Incorporating serendipity in creativity: the power of physical spaces and break activities

In the era of automation and artificial intelligence (AI), creativity has become a critical differentiator in productivity. To enhance the performance of the workplace, innovators in the field of science-informed design have been leveraging insights from psychology and neuroscience to create environments that foster creativity.

While grand architectural statements and serene environments have long been associated with inspiration, research suggests that everyday events and routine activities can also trigger creative insight. However, the understanding of how these serendipitous moments can be turned into a reliable source of innovation remains limited.

Current studies indicate that the key to unlocking creativity lies at the intersection of both internally and externally directed attention. By fostering this cooperation between different brain networks, organizations can facilitate spontaneous thoughts that lead to creative insights.

Therefore, it is critical to envisage design that creates a curated experience, one that provides opportunities for both external stimulation and internal mind-wandering. Dynamic design that considers the temporal experience of the built environment can play a key role in inspiring and enhancing creativity in the workplace.

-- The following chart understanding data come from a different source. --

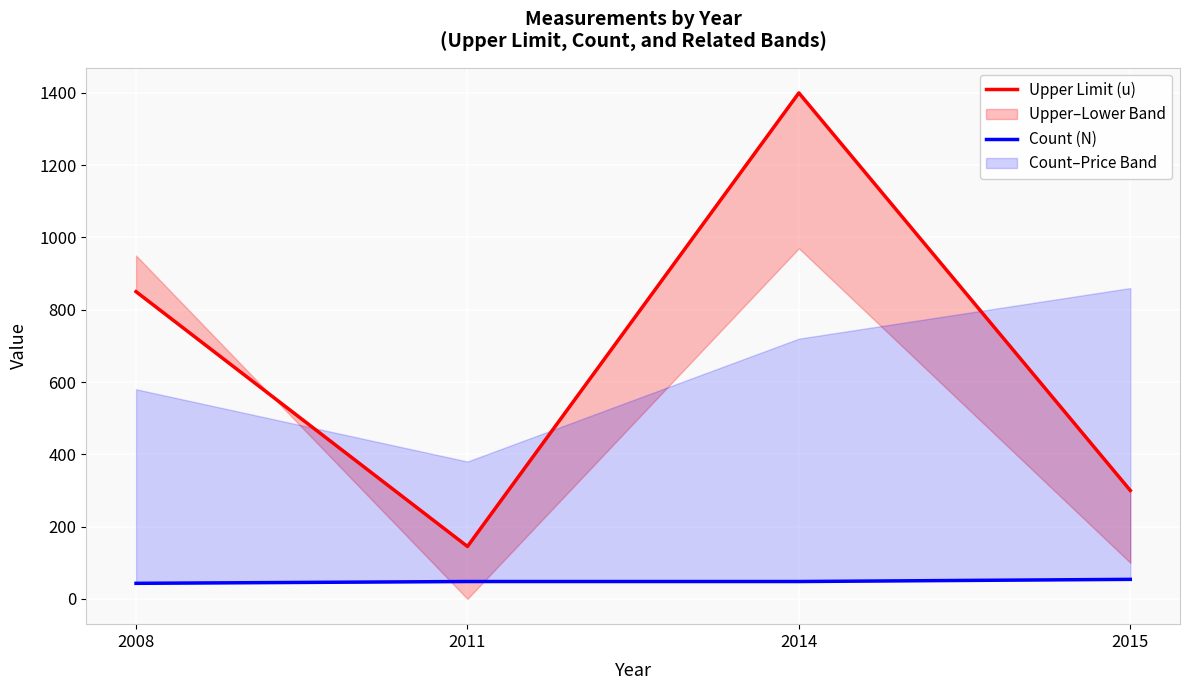

Which series has the widest spread of values?

Upper Limit (u)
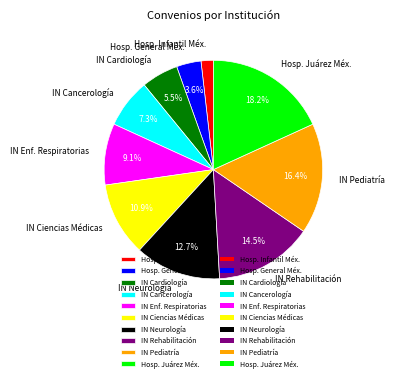

Is there a majority slice in this chart?

No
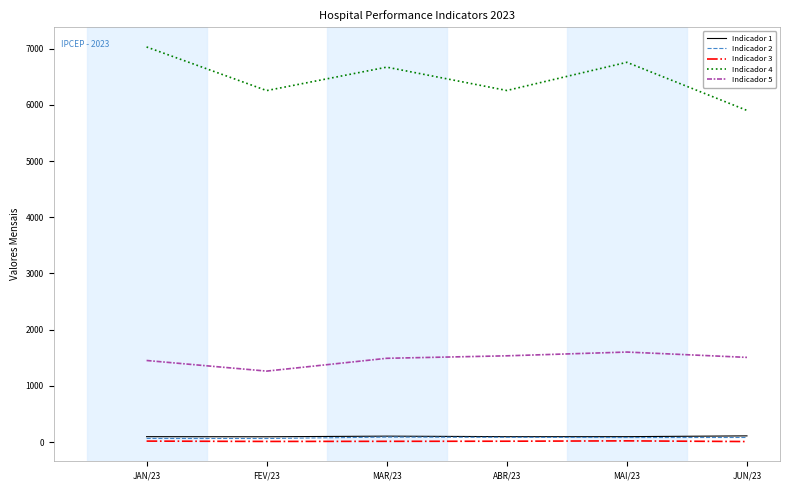

What is the total value across all series at JUN/23?

7610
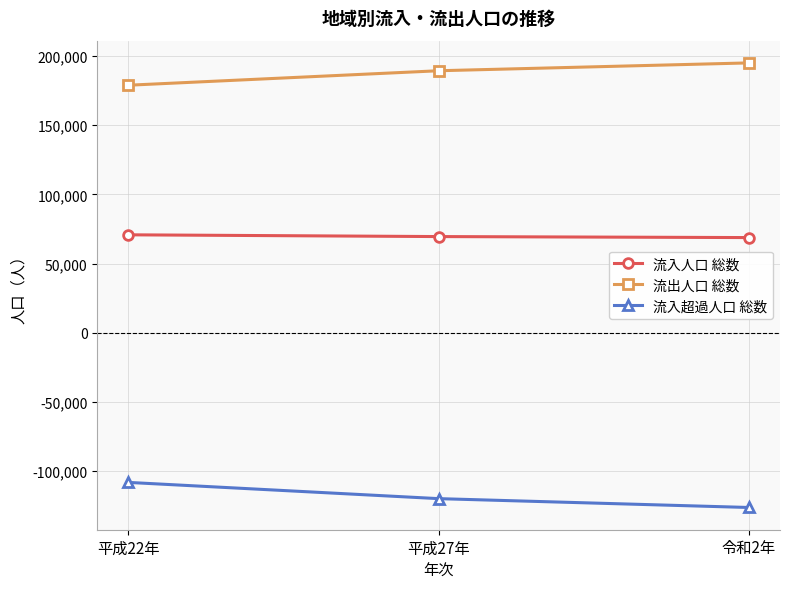

What is the total value across all series at 平成27年?

139078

Creative institutions understand the importance of serendipitous exposure to new ideas in driving innovation. As such, they invest in engineering physical spaces that encourage informal interactions and cross-pollination of ideas. Examples include MIT's Building 20, Bell Labs' Infinite Corridor, Janelia Farm Research Campus, Pixar's Emeryville campus, and Las Vegas's Downtown Project. Additionally, taking breaks to participate in social activities, such as sharing food in shared spaces, can further enhance the chances of cross-functional interactions and spur creative thinking.

The engineering of physical spaces can foster serendipitous exposure to new ideas. This intervention has the potential to neutralize idea fixation, thereby promoting productive creative thinking.

When it comes to the future workplace, architects shouldn’t be thinking about stationary design but dynamic surroundings that drive divergent thinking.

¹⁹ Yale School of medicine. Science by design. Available from https://medicine.yale.edu/news/yale-medicine-magazine/article/science-by-design. Last accessed January 2023.
²⁰ Specht A, Crowston K. Interdisciplinary collaboration from diverse science teams can produce significant outcomes. PLoS One. 2022;17(11):e0278043. doi: 10.1371/journal.pone.0278043.
²¹ Lab Manger. Innovative lab design for collaborative researchers. Available from: https://www.labmanager.com/lab-design-and-furnishings/innovative-lab-design-for-collaborative-researchers-28518. Last accessed: January 2023.
²² Goldstein RN. Architectural design and the collaborative research environment. Cell. 2006;127(2):243–6. doi: 10.1016/j.cell.2006.10.007.